One of the main reasons the film doesn't work on a dramatic level is because the trilogy has been such a travesty of character. This is the Middle Earth equivalent of a Transformers movie. With the Lord of the Rings movies, at least, there was some semblance of balance between spectacle, action and character, and it often tipped in the favor of the latter. The Hobbit movies are a different story. The most important character in the third entry is Thorin Oakenshield (Richard Armitage), who has essentially been driven insane (in a similar fashion to the effect the ring has on those who possess it for too long) in his search for the Arkenstone. It's his madness that sets the table for much of the film's war and bloodshed. And then, when Jackson and his writers apparently grow tired of his antics, they decide to instantly resolve Thorin's storyline with one brief and horribly designed dream sequence.

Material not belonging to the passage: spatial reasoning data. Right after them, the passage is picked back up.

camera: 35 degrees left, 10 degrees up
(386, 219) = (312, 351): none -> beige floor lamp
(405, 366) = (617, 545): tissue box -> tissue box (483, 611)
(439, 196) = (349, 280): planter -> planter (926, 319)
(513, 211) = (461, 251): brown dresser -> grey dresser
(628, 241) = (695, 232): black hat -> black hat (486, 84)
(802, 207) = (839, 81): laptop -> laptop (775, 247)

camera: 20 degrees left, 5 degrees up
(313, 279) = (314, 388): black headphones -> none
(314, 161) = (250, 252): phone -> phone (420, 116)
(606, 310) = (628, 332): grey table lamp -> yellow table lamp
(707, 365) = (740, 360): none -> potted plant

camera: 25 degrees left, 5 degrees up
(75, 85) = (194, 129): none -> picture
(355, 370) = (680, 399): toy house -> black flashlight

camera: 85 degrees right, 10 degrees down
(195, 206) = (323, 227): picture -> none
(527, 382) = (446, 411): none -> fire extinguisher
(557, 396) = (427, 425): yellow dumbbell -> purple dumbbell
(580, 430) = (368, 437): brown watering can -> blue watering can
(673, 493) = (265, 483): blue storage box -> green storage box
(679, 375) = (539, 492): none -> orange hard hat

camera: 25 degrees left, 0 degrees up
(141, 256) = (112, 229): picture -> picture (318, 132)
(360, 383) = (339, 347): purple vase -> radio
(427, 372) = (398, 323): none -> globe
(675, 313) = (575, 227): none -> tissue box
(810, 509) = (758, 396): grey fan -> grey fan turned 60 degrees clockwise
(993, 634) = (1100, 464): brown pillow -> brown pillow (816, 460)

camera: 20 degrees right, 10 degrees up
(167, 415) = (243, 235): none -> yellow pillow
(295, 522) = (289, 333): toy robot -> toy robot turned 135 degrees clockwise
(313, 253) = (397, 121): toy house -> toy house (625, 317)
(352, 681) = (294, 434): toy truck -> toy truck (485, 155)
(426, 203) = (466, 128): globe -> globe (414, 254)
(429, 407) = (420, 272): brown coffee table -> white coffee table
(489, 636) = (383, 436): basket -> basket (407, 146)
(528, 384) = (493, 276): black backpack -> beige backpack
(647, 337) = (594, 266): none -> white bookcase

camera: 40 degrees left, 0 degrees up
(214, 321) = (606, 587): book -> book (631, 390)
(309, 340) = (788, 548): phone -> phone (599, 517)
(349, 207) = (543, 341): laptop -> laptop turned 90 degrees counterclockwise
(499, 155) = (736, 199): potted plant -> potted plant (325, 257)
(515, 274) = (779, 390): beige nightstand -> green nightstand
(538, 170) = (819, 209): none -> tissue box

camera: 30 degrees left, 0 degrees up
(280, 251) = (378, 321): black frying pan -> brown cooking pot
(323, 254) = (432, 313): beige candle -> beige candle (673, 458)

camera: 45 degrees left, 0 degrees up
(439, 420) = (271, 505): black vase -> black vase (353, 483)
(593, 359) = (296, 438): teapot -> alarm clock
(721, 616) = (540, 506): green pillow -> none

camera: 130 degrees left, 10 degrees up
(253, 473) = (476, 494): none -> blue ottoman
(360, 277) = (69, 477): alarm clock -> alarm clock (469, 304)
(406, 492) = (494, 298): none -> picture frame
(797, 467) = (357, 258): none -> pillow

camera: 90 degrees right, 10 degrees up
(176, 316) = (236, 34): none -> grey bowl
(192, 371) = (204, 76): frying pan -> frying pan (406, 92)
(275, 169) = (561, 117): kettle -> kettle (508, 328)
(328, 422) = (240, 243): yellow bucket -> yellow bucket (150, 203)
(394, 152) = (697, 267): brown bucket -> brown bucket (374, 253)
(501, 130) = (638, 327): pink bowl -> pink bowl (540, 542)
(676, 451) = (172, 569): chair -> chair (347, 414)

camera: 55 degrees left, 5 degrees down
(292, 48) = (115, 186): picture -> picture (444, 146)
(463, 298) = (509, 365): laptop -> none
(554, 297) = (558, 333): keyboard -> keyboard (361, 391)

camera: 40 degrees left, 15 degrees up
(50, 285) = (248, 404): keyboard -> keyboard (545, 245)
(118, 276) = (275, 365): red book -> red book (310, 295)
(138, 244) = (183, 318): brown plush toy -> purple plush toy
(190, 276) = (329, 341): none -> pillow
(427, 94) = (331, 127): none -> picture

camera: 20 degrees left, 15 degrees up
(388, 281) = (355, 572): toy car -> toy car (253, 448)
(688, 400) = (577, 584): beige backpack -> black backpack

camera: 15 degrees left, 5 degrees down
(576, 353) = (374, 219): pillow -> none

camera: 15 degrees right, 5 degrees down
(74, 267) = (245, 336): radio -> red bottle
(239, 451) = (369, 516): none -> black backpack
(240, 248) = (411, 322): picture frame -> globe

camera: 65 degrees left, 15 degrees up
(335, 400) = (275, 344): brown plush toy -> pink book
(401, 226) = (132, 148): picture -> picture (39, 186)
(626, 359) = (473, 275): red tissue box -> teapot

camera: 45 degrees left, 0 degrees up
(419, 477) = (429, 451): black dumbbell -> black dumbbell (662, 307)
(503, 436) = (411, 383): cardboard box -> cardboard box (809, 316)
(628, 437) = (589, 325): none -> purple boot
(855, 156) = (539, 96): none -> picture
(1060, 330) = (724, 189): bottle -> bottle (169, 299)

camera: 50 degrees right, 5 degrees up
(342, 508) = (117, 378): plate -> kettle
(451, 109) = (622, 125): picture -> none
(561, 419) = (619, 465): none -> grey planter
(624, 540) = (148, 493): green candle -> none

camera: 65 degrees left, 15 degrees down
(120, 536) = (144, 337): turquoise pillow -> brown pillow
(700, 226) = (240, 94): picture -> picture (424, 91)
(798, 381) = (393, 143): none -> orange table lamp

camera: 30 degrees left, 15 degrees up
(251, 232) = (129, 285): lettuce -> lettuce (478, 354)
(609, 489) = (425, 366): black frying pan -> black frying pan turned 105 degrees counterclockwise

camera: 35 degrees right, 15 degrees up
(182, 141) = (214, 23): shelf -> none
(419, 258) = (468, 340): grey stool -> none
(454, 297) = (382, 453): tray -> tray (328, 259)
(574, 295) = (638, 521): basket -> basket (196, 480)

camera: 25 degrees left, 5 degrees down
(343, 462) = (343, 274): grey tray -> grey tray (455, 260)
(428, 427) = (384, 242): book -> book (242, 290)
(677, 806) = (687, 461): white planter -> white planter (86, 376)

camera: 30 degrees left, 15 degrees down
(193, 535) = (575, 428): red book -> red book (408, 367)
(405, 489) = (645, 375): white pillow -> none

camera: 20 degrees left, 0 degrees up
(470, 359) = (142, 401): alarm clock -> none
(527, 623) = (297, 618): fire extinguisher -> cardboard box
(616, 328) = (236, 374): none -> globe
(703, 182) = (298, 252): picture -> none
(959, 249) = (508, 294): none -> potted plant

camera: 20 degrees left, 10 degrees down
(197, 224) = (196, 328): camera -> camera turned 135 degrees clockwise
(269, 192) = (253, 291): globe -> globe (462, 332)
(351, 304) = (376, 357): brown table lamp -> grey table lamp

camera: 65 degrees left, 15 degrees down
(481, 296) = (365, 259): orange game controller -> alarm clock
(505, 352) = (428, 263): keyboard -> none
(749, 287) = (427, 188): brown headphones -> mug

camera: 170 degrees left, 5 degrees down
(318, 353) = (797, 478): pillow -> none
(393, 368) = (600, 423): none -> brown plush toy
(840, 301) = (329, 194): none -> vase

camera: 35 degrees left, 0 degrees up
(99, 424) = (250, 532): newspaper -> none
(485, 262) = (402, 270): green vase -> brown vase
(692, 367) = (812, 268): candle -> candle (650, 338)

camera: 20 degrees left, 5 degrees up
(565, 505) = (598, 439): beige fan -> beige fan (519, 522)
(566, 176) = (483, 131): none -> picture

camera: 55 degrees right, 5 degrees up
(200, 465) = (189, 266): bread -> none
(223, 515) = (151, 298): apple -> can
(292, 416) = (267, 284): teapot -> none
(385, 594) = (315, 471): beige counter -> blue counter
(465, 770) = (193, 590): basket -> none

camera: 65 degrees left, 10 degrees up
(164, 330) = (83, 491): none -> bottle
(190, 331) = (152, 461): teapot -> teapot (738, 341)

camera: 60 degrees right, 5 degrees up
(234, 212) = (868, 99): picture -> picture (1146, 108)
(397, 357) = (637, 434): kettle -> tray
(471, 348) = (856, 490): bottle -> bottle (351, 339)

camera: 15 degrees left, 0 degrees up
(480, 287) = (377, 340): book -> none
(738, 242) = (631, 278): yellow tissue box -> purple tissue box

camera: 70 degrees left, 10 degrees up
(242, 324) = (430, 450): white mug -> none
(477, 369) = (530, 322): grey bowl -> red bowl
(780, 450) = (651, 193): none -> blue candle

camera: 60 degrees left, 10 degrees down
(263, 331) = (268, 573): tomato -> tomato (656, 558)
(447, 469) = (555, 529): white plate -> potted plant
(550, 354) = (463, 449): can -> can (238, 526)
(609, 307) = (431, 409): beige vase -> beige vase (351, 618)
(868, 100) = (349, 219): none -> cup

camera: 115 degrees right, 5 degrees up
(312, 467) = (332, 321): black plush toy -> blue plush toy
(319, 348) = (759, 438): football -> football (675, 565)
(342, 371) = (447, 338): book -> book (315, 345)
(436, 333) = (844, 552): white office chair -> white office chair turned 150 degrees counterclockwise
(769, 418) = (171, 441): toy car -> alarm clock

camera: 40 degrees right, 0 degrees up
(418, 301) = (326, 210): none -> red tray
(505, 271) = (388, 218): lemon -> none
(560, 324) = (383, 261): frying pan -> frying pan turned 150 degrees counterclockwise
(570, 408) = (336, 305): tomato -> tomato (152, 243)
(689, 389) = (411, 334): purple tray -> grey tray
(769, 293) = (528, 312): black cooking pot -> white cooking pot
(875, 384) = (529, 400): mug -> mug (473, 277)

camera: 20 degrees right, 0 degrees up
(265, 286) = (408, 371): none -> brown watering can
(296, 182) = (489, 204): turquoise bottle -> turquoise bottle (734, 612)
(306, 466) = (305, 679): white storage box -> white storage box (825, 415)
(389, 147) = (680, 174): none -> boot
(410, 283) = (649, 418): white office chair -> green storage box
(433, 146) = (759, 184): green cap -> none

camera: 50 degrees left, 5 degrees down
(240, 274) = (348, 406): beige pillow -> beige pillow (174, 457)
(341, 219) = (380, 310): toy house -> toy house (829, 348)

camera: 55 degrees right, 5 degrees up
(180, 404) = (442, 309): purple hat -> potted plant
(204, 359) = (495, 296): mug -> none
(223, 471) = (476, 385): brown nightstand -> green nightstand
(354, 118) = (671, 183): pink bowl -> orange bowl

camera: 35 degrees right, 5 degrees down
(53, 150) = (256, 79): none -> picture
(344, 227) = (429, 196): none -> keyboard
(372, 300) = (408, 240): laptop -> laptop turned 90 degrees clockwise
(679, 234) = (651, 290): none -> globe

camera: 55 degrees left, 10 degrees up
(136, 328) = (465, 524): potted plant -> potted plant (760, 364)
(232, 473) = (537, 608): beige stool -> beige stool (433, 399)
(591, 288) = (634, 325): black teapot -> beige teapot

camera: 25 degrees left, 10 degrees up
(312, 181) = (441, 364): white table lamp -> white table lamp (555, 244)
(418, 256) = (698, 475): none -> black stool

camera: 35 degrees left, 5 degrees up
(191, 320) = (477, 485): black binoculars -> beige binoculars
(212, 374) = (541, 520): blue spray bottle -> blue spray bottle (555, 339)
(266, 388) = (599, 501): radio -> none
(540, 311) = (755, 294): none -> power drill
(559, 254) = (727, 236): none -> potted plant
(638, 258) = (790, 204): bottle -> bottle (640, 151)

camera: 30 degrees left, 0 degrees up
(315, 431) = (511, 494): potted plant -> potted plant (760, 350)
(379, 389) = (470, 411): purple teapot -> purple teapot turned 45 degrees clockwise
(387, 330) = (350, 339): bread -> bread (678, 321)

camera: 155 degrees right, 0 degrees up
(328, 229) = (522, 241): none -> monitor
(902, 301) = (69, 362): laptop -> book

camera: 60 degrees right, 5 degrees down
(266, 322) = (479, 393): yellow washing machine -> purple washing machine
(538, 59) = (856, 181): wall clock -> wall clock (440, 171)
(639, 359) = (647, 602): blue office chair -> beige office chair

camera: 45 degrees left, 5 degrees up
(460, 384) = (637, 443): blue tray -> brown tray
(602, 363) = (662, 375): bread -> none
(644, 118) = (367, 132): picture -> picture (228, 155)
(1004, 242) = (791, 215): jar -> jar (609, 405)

No character has gotten shafted as thoroughly as the titular hobbit, Bilbo (Martin Freeman), who's been largely erased from his own story. (He seems to have a few big moments, at best, in each film and is otherwise neglected.) This is what makes Five Armies' epilogue so infuriating. After all has finally been resolved, the film pretends it has really been about Bilbo all along, disingenuously spending its final 20 minutes with him after everything else has been resolved. Sorry, but if the filmmakers really cared this much about Bilbo Baggins, they wouldn't have ignored him for the better part of three long-ass movies. The fact that Jackson has promised (threatened? warned?) that the extended cut of The Battle of the Five Armies will be 30 minutes longer has me wondering if that's where all the character development is hiding. (I'm guessing not. I'm guessing that extra half-hour will just be more action. A precedent has been set.)

Whatever the case, I won't waste my time finding out. I've already spent nine hours over the last three years on an aesthetically vulgar series with no real characters (yet far too many actors) and ultimately no point. I can't imagine spending another three hours on more of the same.